Aim of the task :: Looking at the entries underneath, work out how many lines contain "Page". Write only that number.

Records for this exercise ::
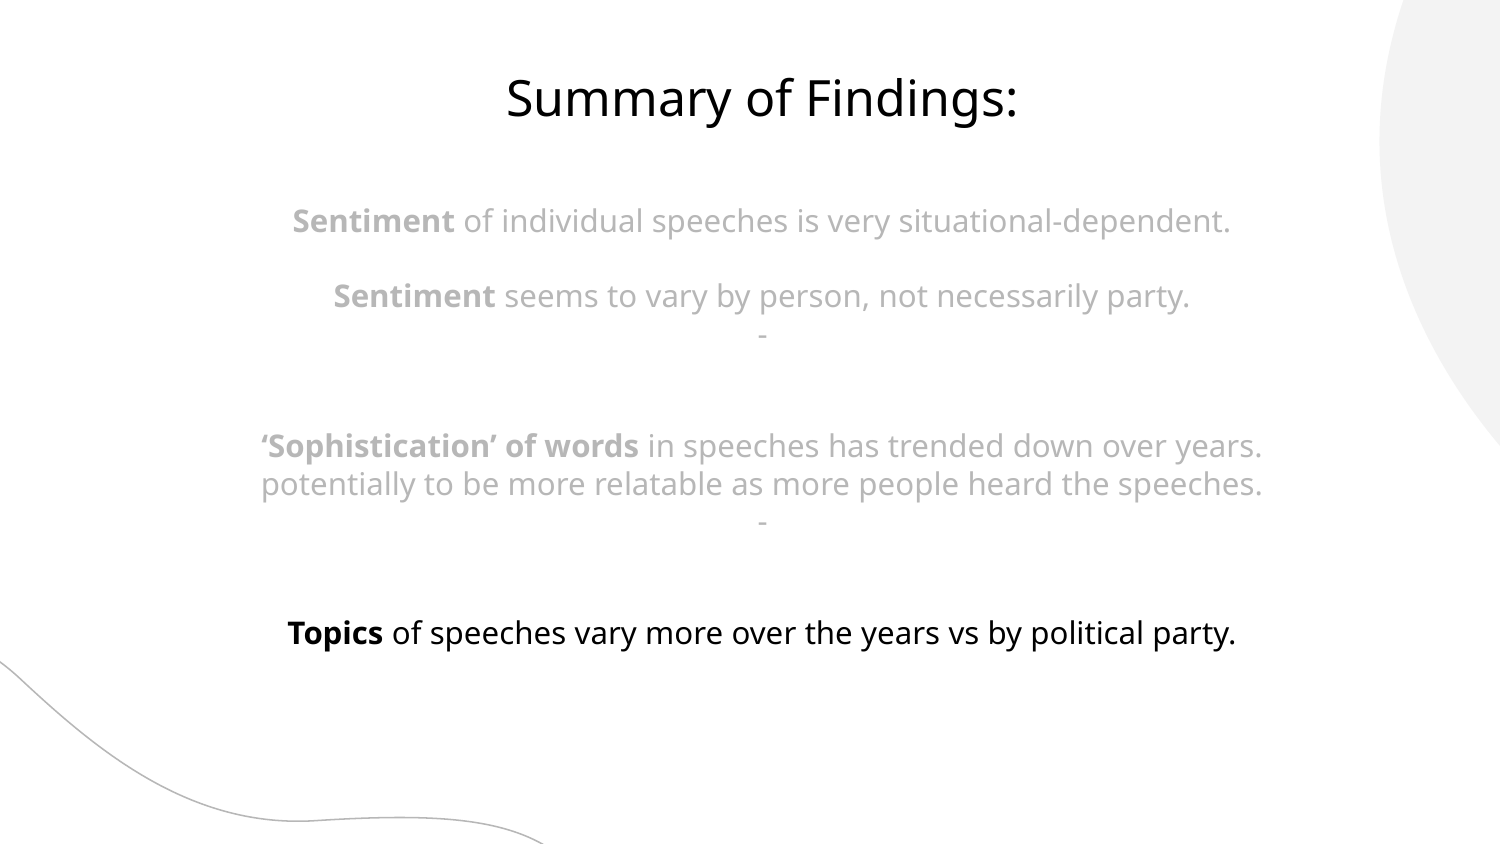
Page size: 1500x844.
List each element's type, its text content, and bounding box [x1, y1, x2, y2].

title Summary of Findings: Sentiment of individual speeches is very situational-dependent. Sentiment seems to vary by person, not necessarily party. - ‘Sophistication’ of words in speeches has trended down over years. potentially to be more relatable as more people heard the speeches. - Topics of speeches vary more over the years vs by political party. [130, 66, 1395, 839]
--
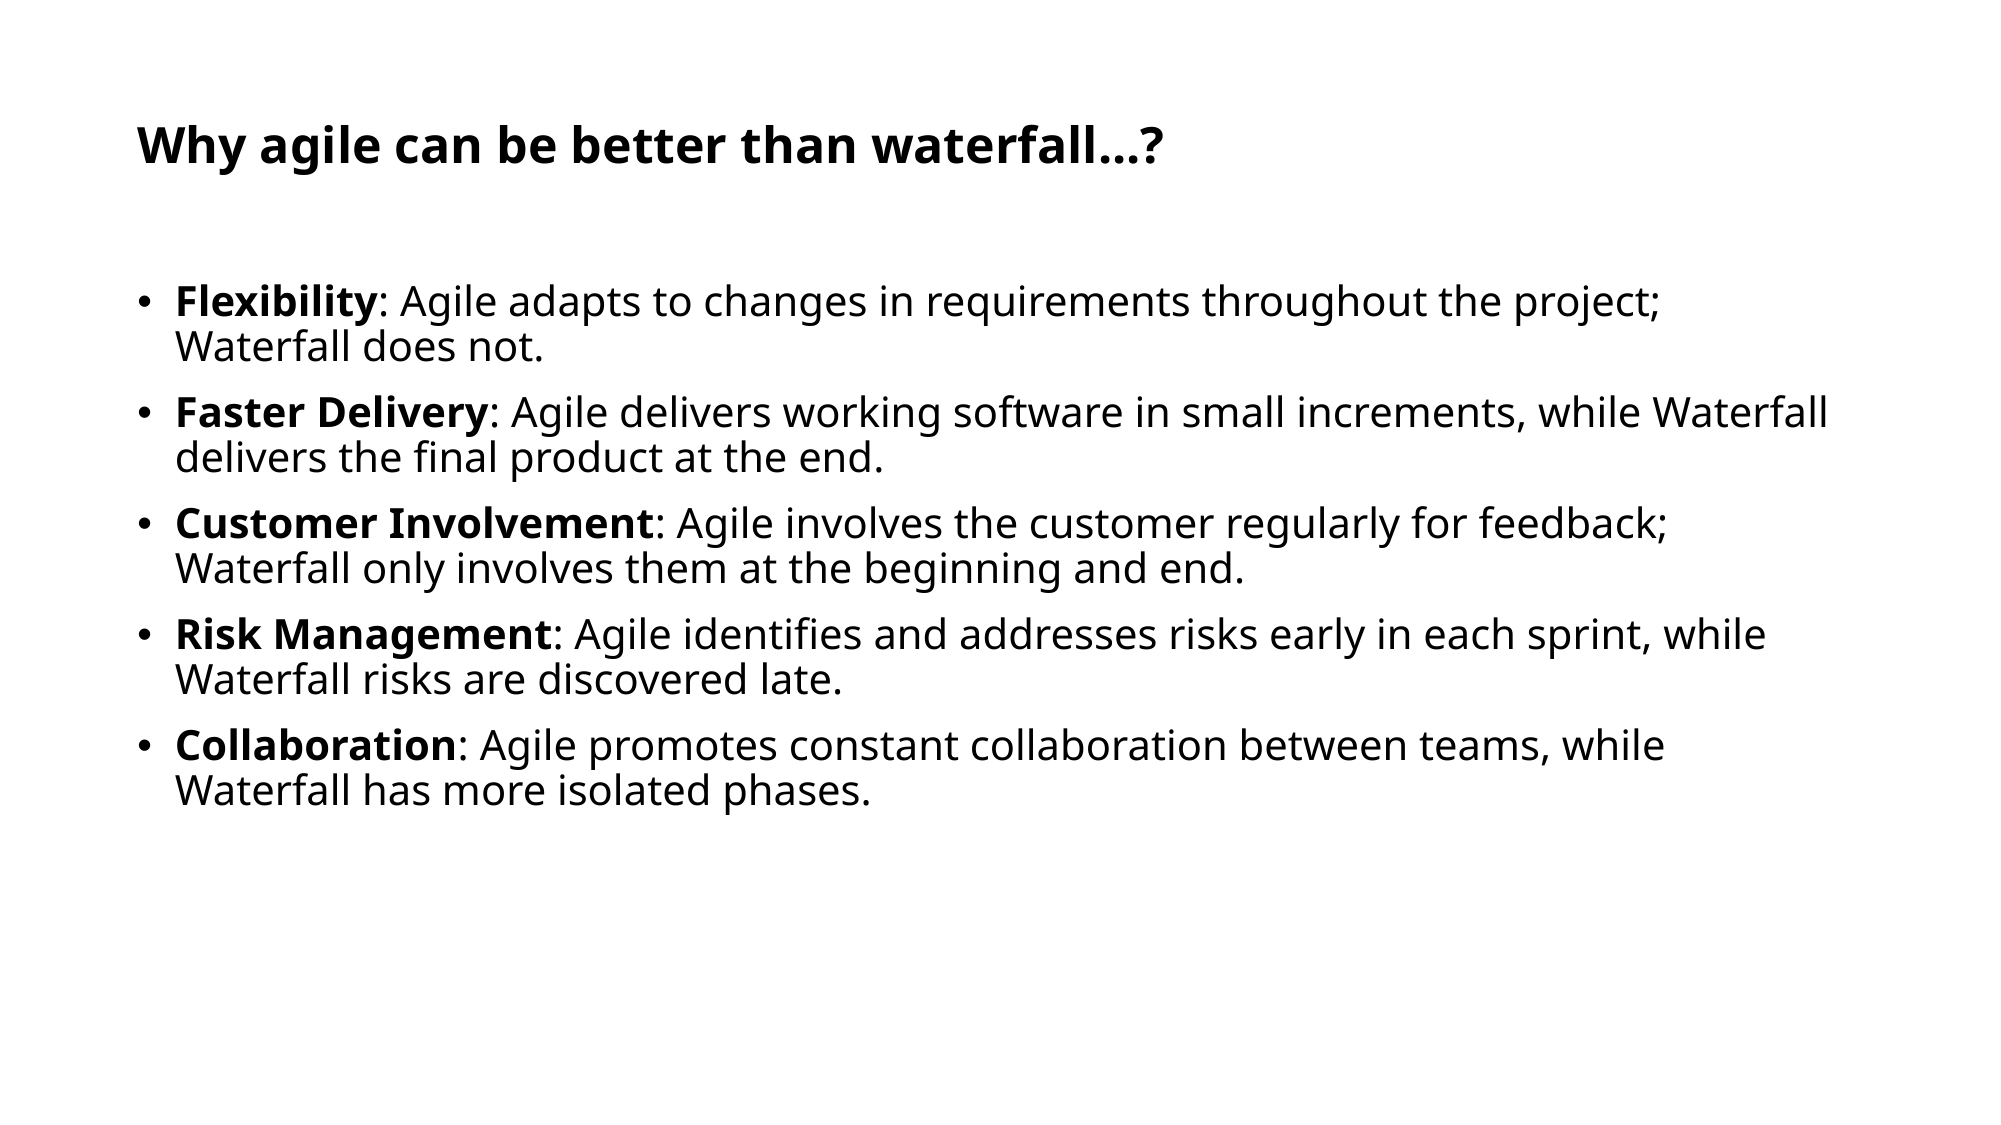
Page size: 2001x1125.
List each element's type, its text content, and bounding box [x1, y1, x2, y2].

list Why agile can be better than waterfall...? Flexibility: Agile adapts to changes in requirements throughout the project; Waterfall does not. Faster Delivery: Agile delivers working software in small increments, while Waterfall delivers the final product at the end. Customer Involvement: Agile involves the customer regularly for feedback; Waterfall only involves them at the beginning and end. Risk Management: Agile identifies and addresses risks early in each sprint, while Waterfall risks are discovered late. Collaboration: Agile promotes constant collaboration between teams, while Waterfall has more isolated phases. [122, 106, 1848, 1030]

Solved problem :: 2